At the time, the most popular music in the nightclubs in Chicago was big band music. Waters tried to break through with his Mississippi blues, but he had a hard time playing loudly enough for anyone to hear him on his acoustic guitar at the noisy parties and bars where he played. So in 1944, he bought a cheap electric guitar from his uncle, which helped increase his sound level.

It was the first time anyone had played Mississippi blues on an electric guitar, which revolutionized the sound of the blues. His first big hit was "I Can't Be Satisfied," recorded in 1948.

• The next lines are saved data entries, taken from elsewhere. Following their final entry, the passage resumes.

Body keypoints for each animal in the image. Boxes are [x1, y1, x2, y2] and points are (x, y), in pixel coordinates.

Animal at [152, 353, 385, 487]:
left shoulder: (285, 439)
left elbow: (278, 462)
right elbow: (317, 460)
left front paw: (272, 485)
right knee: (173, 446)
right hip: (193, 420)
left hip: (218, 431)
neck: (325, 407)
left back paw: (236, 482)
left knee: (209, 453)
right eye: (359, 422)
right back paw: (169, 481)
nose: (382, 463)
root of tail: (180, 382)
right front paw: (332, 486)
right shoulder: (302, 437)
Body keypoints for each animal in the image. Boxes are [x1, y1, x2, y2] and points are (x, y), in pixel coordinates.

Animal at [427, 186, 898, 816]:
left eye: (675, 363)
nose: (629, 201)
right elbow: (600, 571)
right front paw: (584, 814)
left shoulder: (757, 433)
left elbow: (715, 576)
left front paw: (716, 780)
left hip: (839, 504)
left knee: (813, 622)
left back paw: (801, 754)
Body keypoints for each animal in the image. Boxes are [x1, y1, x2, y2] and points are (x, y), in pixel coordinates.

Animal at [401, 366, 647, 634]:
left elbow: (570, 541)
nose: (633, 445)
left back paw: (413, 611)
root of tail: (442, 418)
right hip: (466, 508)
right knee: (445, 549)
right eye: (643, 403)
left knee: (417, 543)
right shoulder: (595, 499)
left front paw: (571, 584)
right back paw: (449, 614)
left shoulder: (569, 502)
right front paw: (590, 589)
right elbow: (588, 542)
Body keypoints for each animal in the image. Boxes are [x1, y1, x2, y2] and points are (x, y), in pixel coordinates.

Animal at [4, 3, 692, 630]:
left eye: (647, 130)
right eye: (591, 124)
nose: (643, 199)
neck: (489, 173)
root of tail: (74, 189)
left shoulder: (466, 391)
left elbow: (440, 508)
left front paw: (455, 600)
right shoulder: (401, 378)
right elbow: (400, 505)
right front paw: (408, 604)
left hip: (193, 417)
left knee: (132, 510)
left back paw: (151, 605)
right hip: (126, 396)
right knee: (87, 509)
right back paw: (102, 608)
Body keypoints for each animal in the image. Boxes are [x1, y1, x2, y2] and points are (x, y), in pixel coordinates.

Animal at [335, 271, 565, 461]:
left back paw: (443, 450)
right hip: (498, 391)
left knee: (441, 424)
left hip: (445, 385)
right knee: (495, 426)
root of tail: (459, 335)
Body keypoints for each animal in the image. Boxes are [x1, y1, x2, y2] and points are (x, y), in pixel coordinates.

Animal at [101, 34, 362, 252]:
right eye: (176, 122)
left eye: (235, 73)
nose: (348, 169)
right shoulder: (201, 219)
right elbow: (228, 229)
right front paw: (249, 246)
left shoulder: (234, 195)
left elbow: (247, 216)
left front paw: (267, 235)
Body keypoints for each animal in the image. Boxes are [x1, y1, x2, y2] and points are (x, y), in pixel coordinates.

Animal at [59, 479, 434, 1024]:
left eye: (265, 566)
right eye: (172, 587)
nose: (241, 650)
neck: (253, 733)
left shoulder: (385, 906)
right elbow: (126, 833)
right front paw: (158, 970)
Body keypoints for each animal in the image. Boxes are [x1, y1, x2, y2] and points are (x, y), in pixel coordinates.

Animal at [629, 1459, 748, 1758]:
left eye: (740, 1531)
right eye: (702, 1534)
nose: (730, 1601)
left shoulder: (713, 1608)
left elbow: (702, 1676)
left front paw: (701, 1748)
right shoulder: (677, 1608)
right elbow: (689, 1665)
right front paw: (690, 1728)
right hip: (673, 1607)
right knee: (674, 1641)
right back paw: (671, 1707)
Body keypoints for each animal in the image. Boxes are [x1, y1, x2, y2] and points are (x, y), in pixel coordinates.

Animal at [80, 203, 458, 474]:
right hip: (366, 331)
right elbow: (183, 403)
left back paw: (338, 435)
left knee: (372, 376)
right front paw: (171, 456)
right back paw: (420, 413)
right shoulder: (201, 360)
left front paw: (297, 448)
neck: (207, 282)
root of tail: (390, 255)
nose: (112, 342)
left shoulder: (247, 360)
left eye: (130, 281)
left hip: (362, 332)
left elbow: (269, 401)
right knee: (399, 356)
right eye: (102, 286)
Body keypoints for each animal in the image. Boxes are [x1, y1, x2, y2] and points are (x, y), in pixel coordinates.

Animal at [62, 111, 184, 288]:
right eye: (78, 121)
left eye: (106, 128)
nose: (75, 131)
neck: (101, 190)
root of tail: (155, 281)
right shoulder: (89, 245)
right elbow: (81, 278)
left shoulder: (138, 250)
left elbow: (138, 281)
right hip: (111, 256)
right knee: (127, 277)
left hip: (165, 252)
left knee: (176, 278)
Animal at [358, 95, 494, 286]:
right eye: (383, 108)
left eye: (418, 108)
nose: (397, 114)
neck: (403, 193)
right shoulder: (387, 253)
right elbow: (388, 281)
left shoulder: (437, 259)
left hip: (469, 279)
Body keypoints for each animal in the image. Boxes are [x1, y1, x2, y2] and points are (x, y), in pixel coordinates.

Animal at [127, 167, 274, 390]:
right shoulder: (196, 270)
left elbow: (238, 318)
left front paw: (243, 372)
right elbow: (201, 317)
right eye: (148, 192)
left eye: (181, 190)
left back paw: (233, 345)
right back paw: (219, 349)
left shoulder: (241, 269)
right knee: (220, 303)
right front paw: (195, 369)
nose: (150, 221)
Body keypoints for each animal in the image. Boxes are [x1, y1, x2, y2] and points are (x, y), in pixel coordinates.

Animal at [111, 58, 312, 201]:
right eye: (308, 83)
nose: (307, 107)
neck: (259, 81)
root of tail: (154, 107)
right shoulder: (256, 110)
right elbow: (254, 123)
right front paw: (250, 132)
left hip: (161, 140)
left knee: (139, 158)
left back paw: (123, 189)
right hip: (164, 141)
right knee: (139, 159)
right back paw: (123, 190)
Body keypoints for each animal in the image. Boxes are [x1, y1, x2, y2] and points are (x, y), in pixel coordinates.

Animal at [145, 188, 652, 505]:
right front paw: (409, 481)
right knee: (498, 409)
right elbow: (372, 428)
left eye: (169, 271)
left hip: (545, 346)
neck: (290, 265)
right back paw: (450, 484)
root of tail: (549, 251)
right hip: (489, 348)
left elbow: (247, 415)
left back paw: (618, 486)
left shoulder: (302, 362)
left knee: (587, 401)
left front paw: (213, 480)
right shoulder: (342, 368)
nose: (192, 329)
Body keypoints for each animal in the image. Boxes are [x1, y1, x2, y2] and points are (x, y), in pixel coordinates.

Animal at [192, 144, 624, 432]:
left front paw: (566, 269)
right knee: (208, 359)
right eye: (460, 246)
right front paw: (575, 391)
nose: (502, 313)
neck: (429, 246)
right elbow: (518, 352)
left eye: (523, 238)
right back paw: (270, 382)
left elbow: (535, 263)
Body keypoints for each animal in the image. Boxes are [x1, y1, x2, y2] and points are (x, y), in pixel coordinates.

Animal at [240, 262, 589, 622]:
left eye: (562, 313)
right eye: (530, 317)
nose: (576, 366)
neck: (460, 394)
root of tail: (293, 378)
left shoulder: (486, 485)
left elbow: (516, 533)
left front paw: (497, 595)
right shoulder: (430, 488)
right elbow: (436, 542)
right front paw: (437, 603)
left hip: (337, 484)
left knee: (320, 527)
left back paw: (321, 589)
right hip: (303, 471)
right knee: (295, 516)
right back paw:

On this day in 1968, the civil rights activist Martin Luther King Jr. (books by this author) was assassinated by a rifleman while standing on the second-story balcony of the Lorraine Motel in Memphis, Tennessee. He had come to Tennessee to support a strike by the city's sanitation workers. The night before he died, he gave a speech at the Memphis Temple Church in which he said, "I've seen the promised land. I may not get there with you. But I want you to know tonight that we, as a people, will get to the Promised Land."